7 St. Colman’s Park, Newry, Co Down, BT34 2BX is a Grade B1 listed building in the Newry, Mourne and Down local planning authority area, Northern Ireland. First listed on 11 November 1981.
7 St. Colman’s Park, Newry, Co Down, BT34 2BX
- WRENN ID
- fallen-granite-oak
- Grade
- B1
- Local Planning Authority
- Newry, Mourne and Down
- Country
- Northern Ireland
- Date first listed
- 11 November 1981
- Source
- NI Environment Agency listing
Description
7 St Colman's Park, Newry, is a three-storey granite terraced house with basement, built in the period 1820–1839 as part of mid-19th century town planning initiated by James McAllister. It is the first of seven buildings in the terrace sloping down St Colman's Park, sitting at the top end. Three similar adjoining houses have been demolished. The building is of considerable architectural merit, being set within a cohesive terrace forming one side of the square, and possesses local historical interest as an example of McAllister's development scheme. He also erected the block at the corner with John Mitchel Place.
The building is three bays wide and constructed with pitched natural slate roof and squared rubble granite walls brought to courses. A cement-rendered chimney sits on the left party wall. Half-round metal gutters with downpipe are positioned at the left of the street façade.
The front door occupies the centre of the façade. It is a modern four-panel painted replacement with a small rectangular transom light over. The jambs and head are cement-rendered over brick with a moulded architrave. Scrolled consoles at the top of the jambs support a projecting entablature. A boot scraper sits just to the right of the door. To the left is a 6/6 sliding sash window. A modern suspended sign is mounted above the space between door and window.
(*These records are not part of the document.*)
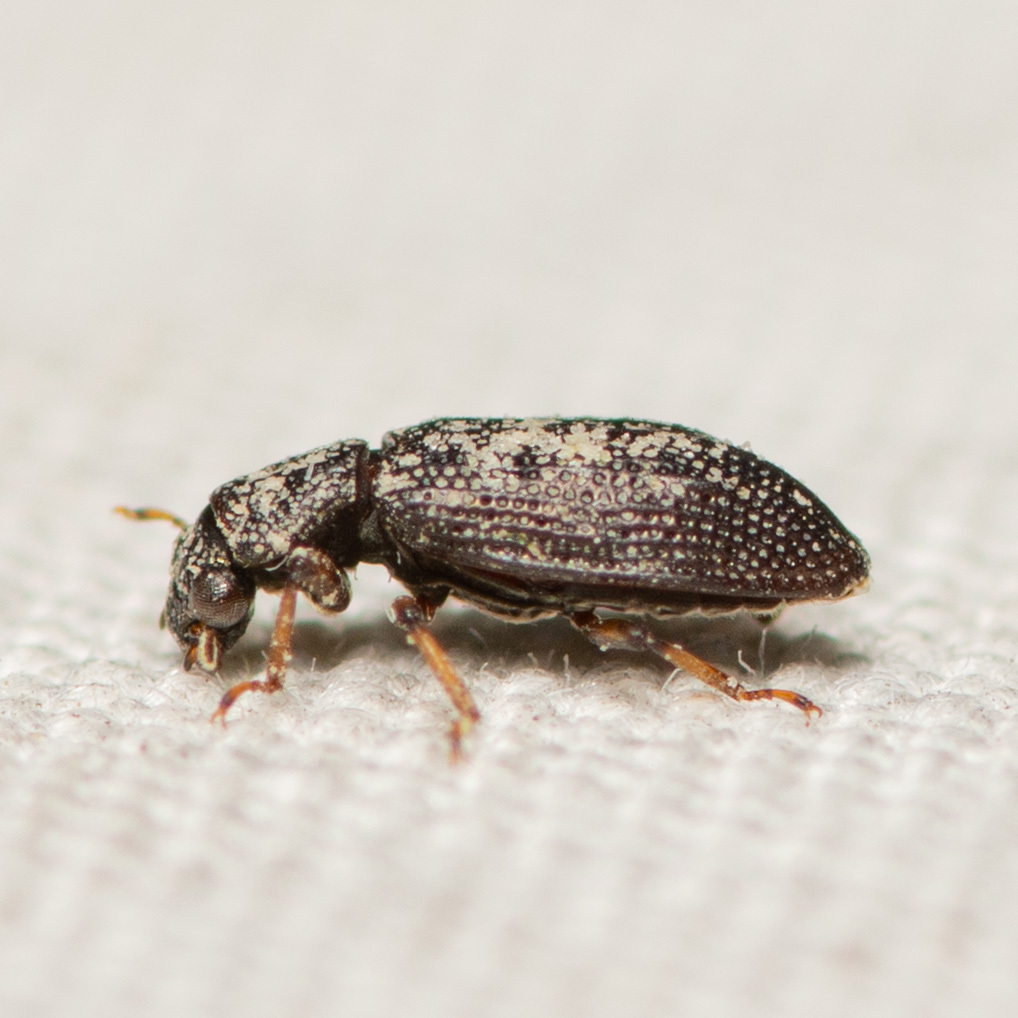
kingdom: Animalia
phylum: Arthropoda
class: Insecta
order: Coleoptera
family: Hydrochidae
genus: Hydrochus
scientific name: Hydrochus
To the right of the door is a coach arch leading to a lane at the rear, with vee-jointed and stepped ashlar granite jambs, an imposted and keystoned semi-elliptical head, and granite wheel stones at the bottom of each jamb. On the inside cheek of the arch at left is a blocked doorway into the house.
A one-bay basement sits at the left side, lit by a single 2/2 sliding sash window with modern metal security grille. The first floor has three 6/6 sliding sash windows aligned with ground floor openings. The second floor has three smaller 3/3 sash windows. All windows have granite cills and cement-rendered heads with stepped jambs over brick. Three-piece keystoned lintels span the ground and first floor window heads.
Wrought iron railings on a chamfered granite plinth with cast-iron urn-topped posts run along the top of the basement passage at the front, returning along the exposed side of entrance steps. Similar railings front the other houses in the terrace and the corner block fronting John Mitchel Place. A railing formerly existed between the coach arch and front door; only the granite plinth survives.
The right gable is abutted by a new building; the left by the adjoining terrace house. Exposed sections of gable wall are cement-rendered. The rear wall is similar to the front, with half-round metal gutters. At left is the coach arch opening with brick head. No outside passage exists at basement level. The middle bay has a 3/3 sliding sash window to the half landing between ground and first floor, and a 6/6 sash on the half landing between first and second floor. First floor rooms are lit by 6/6 sashes; second floor rooms by 3/3 sashes. Window opening faces are trimmed with unrendered and stepped brick with cement-rendered reveals. First floor windows have metal security grilles.
A modern one-storey extension with monopitched slate roof and cement-rendered walls abuts the right two bays, obscuring all original ground floor openings on that side. It links with a two-storey outbuilding at the rear, the first in a continuous block running the length of the terrace.
The outbuilding has a natural slate hipped roof and plastic rainwater goods with rendered walls. The gable wall bounding the lane through from the coach arch has modern top-hung windows at ground and first floor levels with metal security grilles. The back wall facing north has a six-panel stained timber door with metal security grille. The yard elevation is abutted by the link block with no external openings.
The building appears on the 1835 Ordnance Survey map as McAllister's Terrace, alongside three other similar houses (numbers 1, 3, and 5 above number 7), all now demolished. The 1835 valuation records it as occupied by Hugh Byrne, while the others were still under construction by James McAllister. By the 1863 valuation, it was noted as a police barracks, a function it continued to serve according to the 1899 valuation. The property is now in office use.